Diberitahu, itu masalah tabu, tidak diberitahu anak akan penasaran. Justru itu bahaya. Lalu bagaimana? Pergaulan bebas, telah sangat banyak dilakukan remaja Muslim dalam masyarakat kita. Dan sebagian besar dari mereka, mencontohnya dari teman dan lingkungannya. Kenyataan seperti itu sama sekali tidak mengherankan jika dilihat, memang di rumah dan di sekolah anak tak memperoleh pengetahuan yang cukup tentang pendidikan seksual tersebut.
Di rumah, kebanyakan orang tua merasa rikuh jika harus menerangkan kepada anak-anaknya. Bagi kebanyakan masyarakat kita, persoalan seksual dianggap sebagai hal yang tabu untuk dibicarakan. Apalagi kepada anak-anak! Sementara di sekolah, tak ada kurikulum yang membidangi masalah ini. Tentang apa itu seksual, apa saja yang termasuk di dalamnya, tentang organ-organ seksual dan fungsinya, hingga proses reproduksinya, dan bagaimana menyikapi rangsangan seksual, semuanya membutuhkan ruang lingkup pengetahuan tersendiri yang cukup rumit. Ternyata sekolah pun tak memilikinya!

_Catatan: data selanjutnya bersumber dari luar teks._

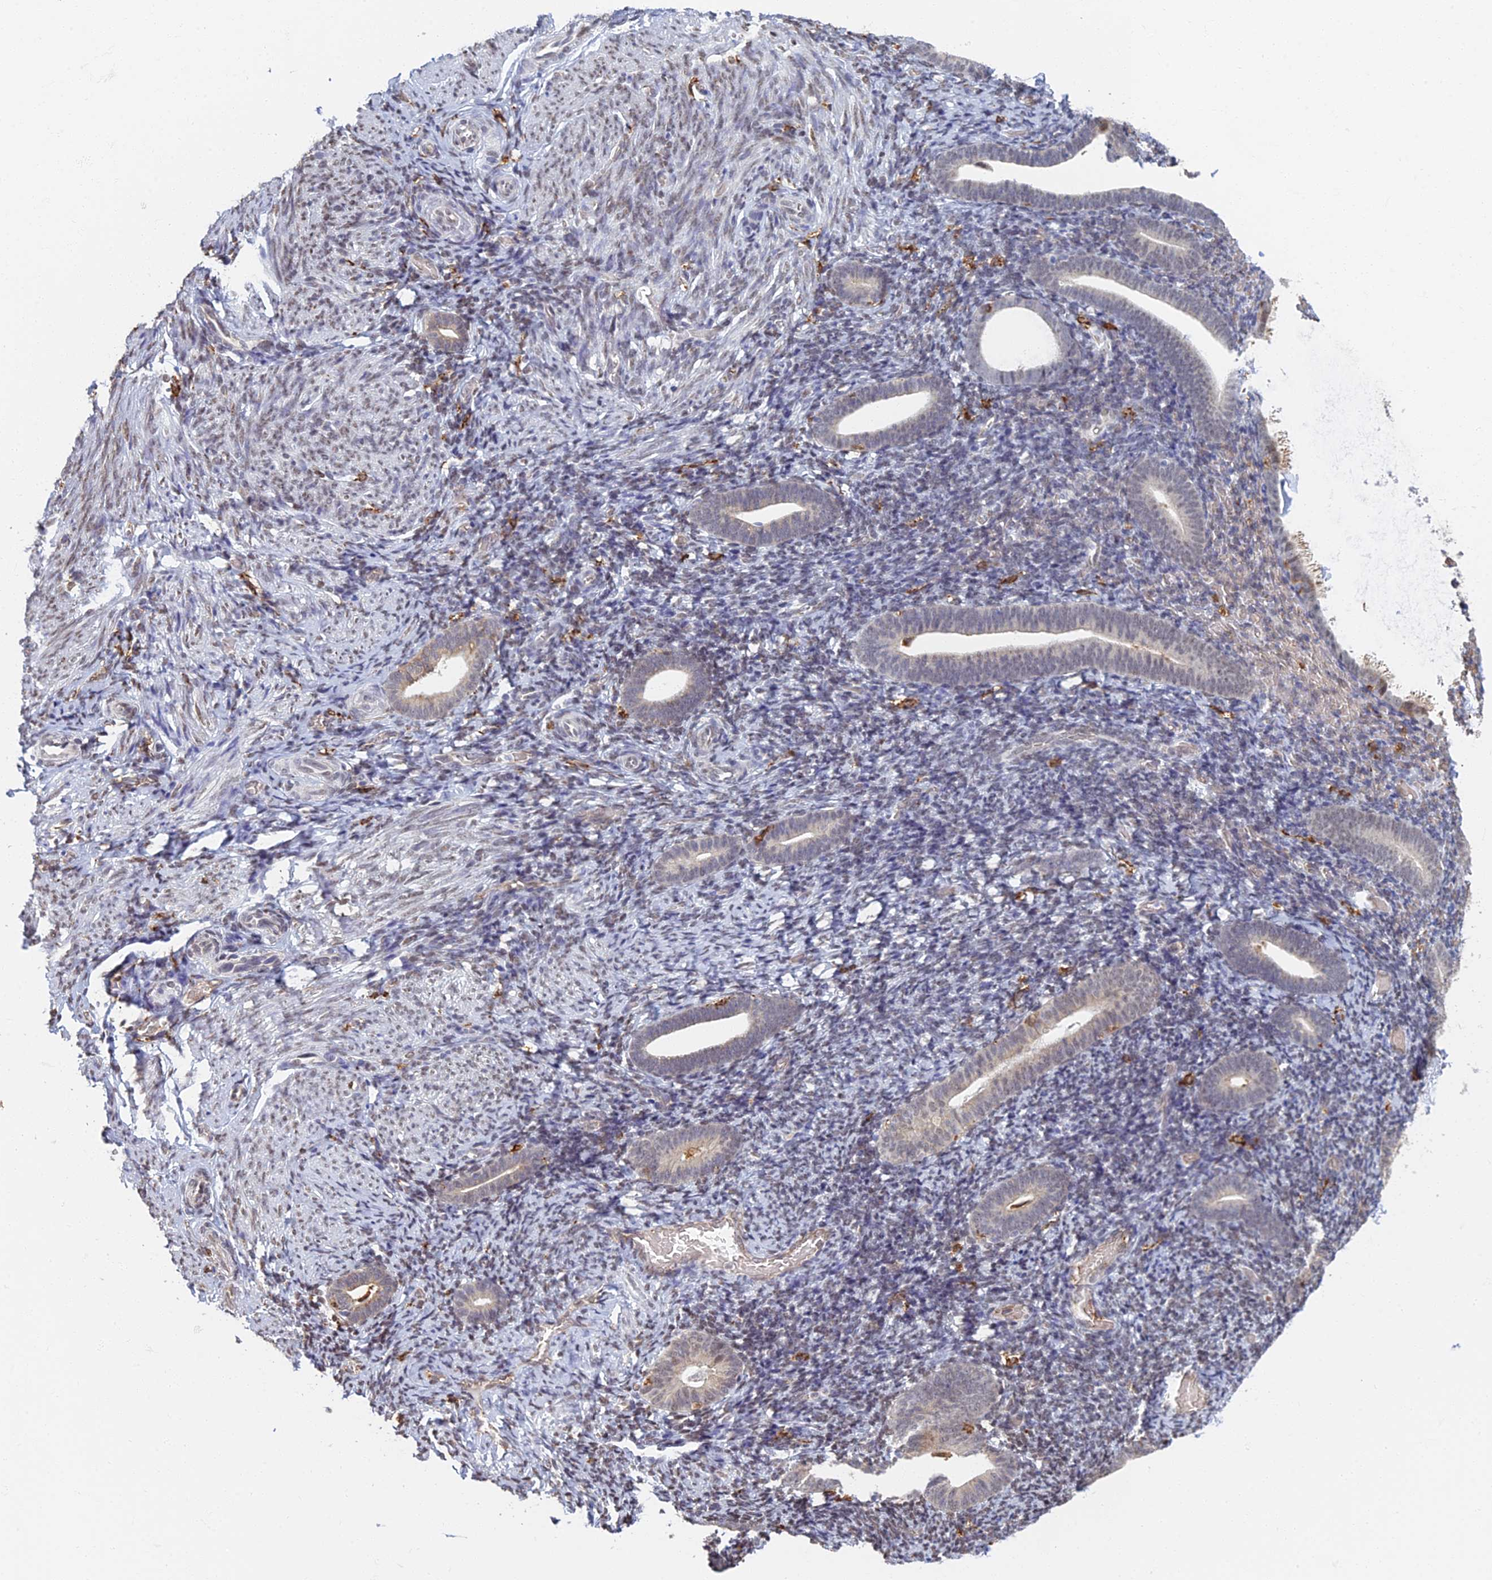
{"staining": {"intensity": "strong", "quantity": "<25%", "location": "cytoplasmic/membranous"}, "tissue": "endometrium", "cell_type": "Cells in endometrial stroma", "image_type": "normal", "snomed": [{"axis": "morphology", "description": "Normal tissue, NOS"}, {"axis": "topography", "description": "Endometrium"}], "caption": "Protein expression by IHC exhibits strong cytoplasmic/membranous staining in about <25% of cells in endometrial stroma in unremarkable endometrium.", "gene": "GPATCH1", "patient": {"sex": "female", "age": 51}}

Jadi, dari mana anak memperoleh pengetahuan seksual? Mengharapkan mereka akan mengerti dengan sendirinya? Nonsens. Sementara di lingkungan hidup mereka hampir di setiap ke mana arah mata memandang, terdapat pemandangan yang menumbuhkan gairah seksual. Maka, anak akan lebih banyak belajar dari lingkungan tersebut. Juga dari temannya, yang juga menemukan pengalaman-pengalaman seksualnya sendiri, tanpa ada yang membimbing.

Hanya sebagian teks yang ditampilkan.